The answer is in the article

> The downside to this approach is slower loading, larger binaries, and less sharing of code pages between different processes. It’s slower loading because every dynamic call site needs to be patched before the program can begin execution. The binary is larger because each of these call sites needs an entry in the relocation table. And the lack of sharing is due to the code pages being modified.

It probably could be improved by essentially doing the same thing that luajit is doing and inventing a JIT code loading mechanism, but that would be hard to get a lot of buy-in. You need to change the ELF standard and get the likes of GCC and LLVM on board with this new paradigm.


there could also be problems on some architectures. on arm64 the branch-link instruction can only jump +/- 128MB (https://developer.arm.com/documentation/dui0802/a/A64-Genera...). so if you want to use BL instead of BLR for performance reasons then you need to make sure all the shared libraries are loaded in the same 128MB address space.

gcc has an option to reduce the overhead with no-plt (https://gcc.gnu.org/onlinedocs/gcc/Code-Gen-Options.html). so on x86_64 it just does call[rip + got_offset]. this is still an indirect call but it reduces the number of calls by 1.

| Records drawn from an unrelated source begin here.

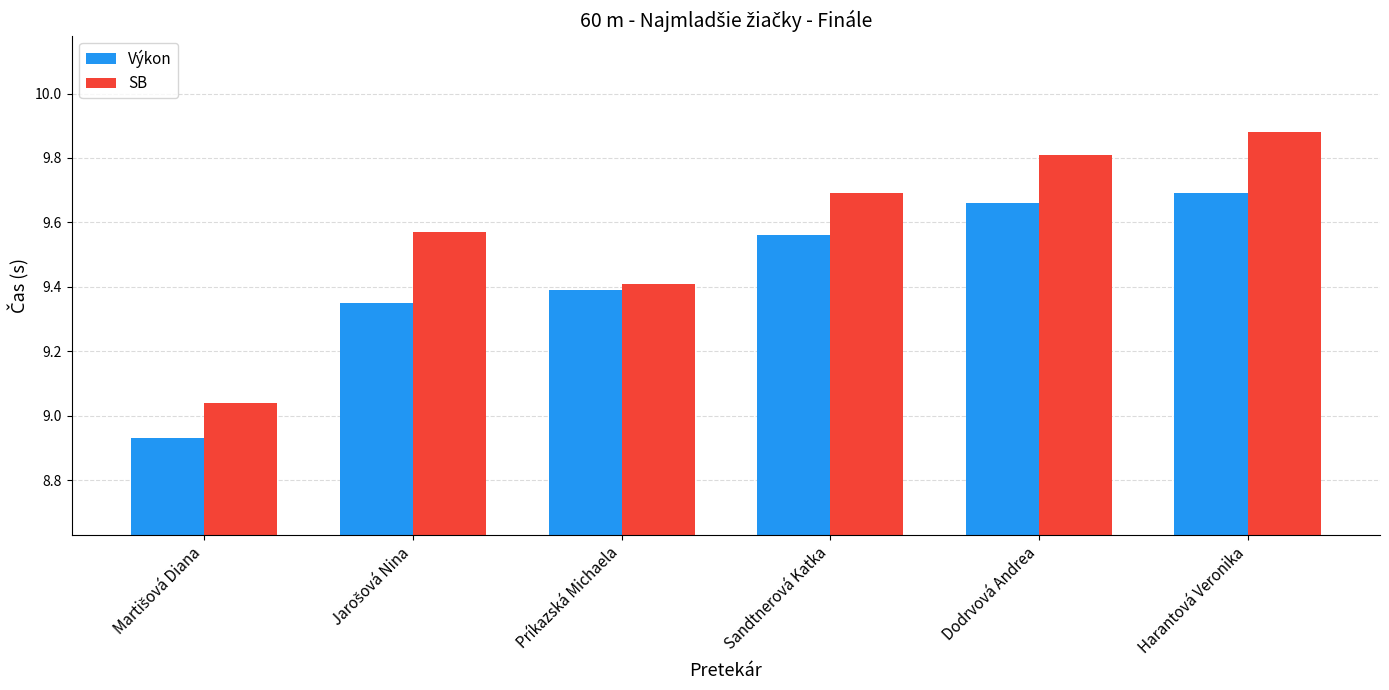

What are all the series names shown in the legend?

Výkon, SB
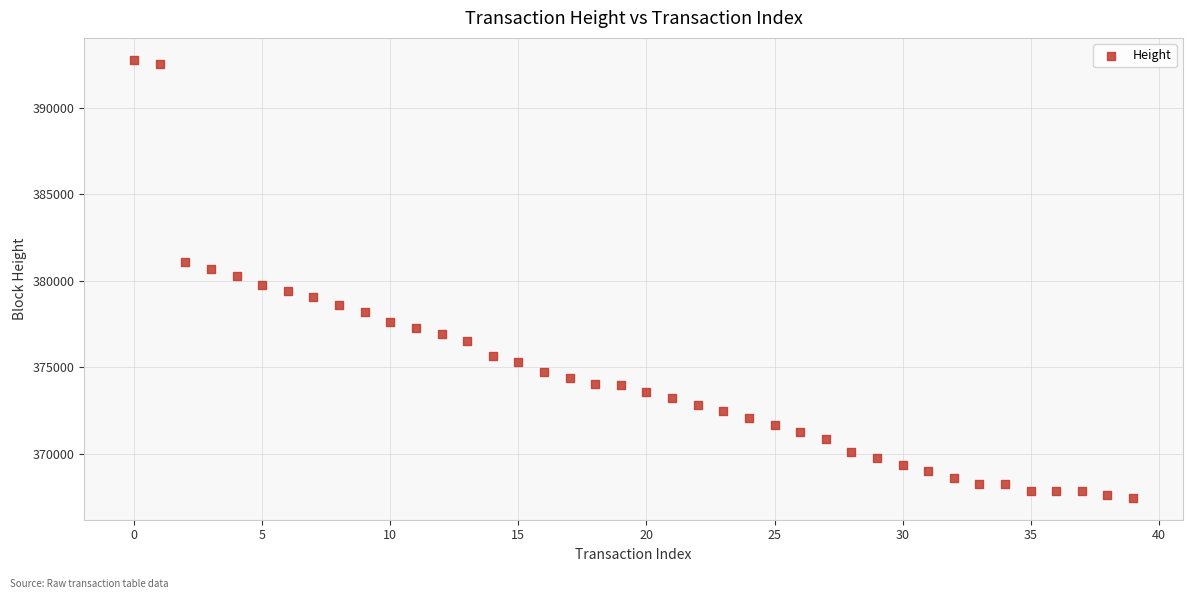

What is the range of Y values (max minus min)?

25290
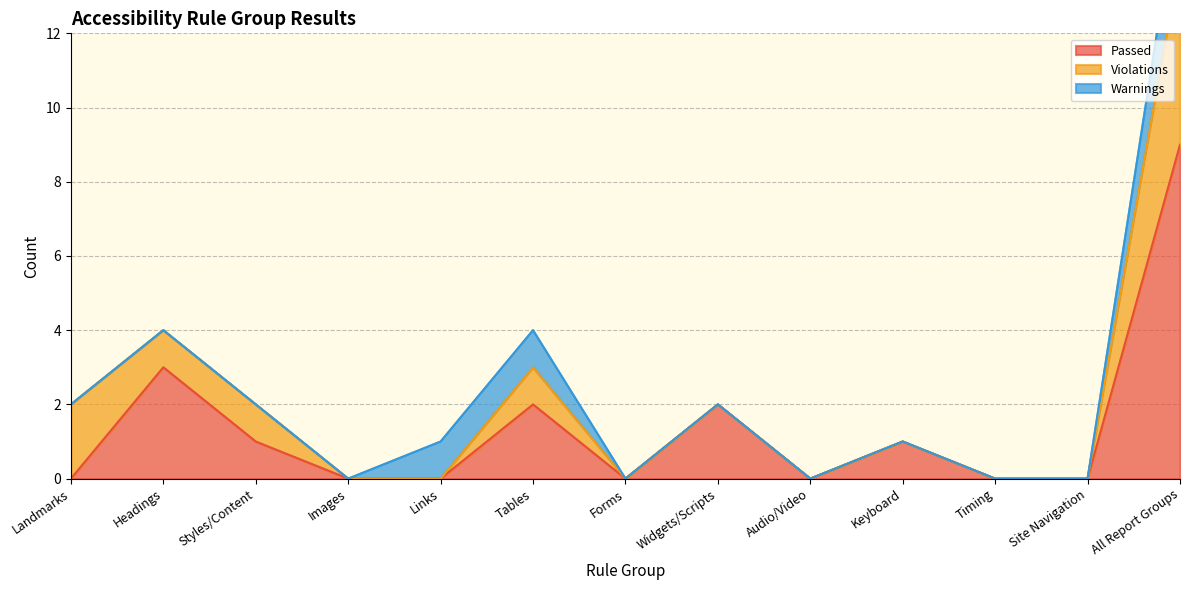

Between Images and Widgets/Scripts, which is larger?

Widgets/Scripts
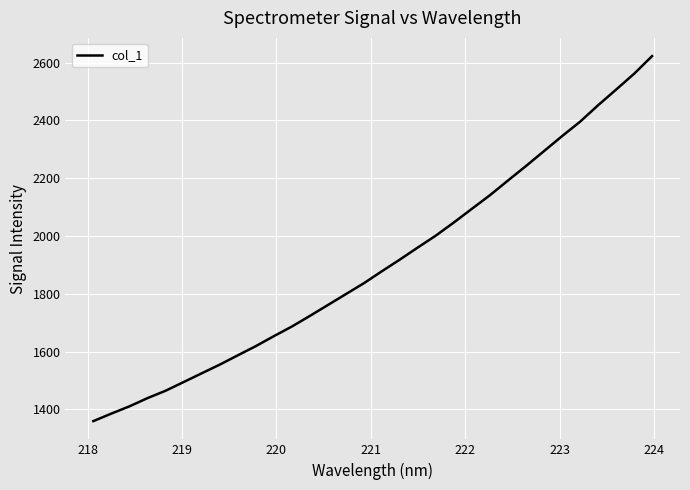

What is the minimum value shown in the chart?

1359.6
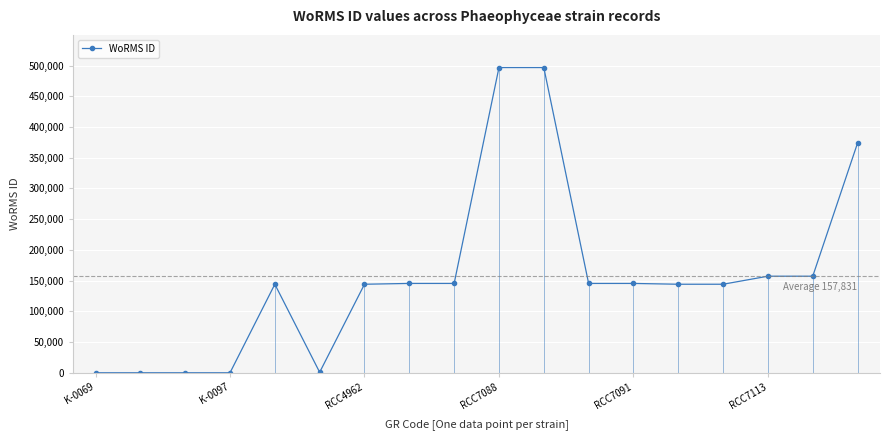

True or false: the data shows 43128 at RCC7091.

False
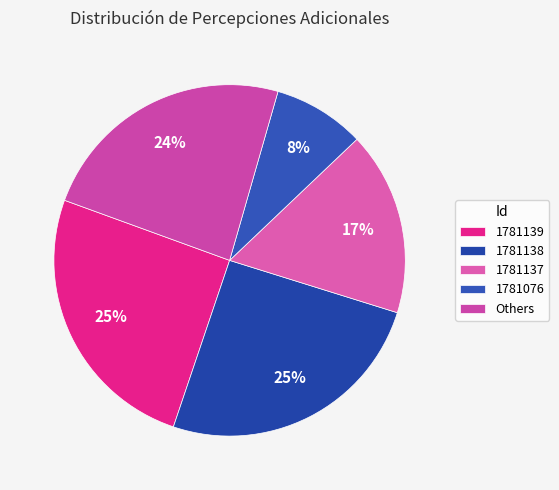

Which slice is the smallest?

1781076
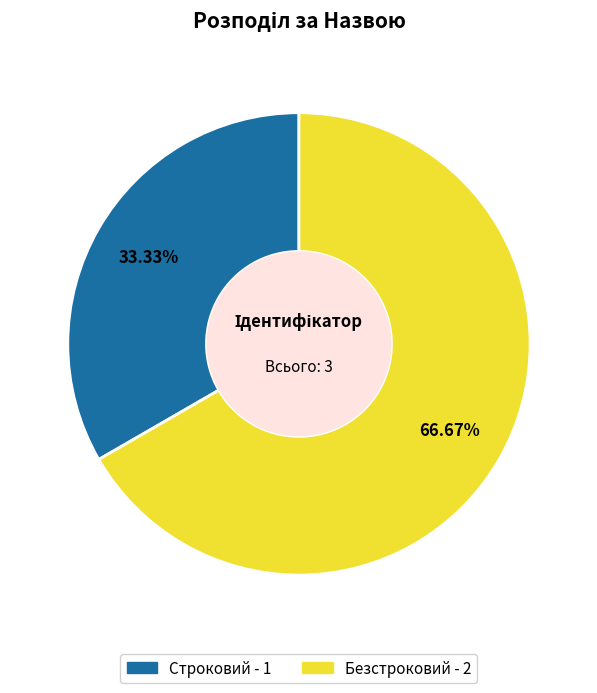

Is there any slice that represents more than half of the pie?

Yes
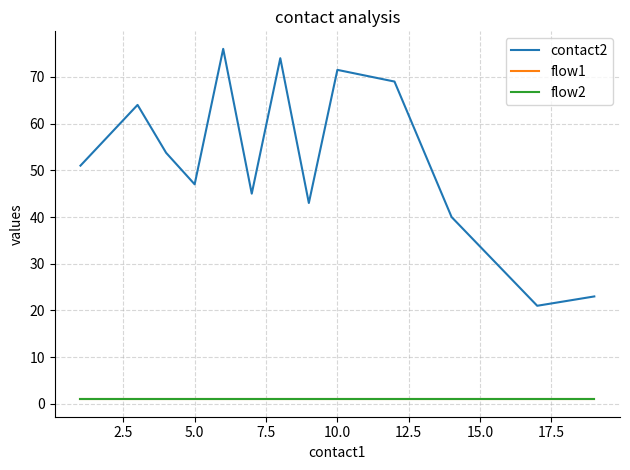

Does the chart have visible grid lines?

Yes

Because nobody cares about performance. As far as I remember on Linux every C symbol not explicitly inline or static defaults to visible and dynamically linked. You can try to tell gcc to treat every symbol as hidden by default but at that point every third party header would have to explicitly declare its exported symbols as visible. That whole dllexport/import mess Windows binaries require? That is the implicit default on Linux.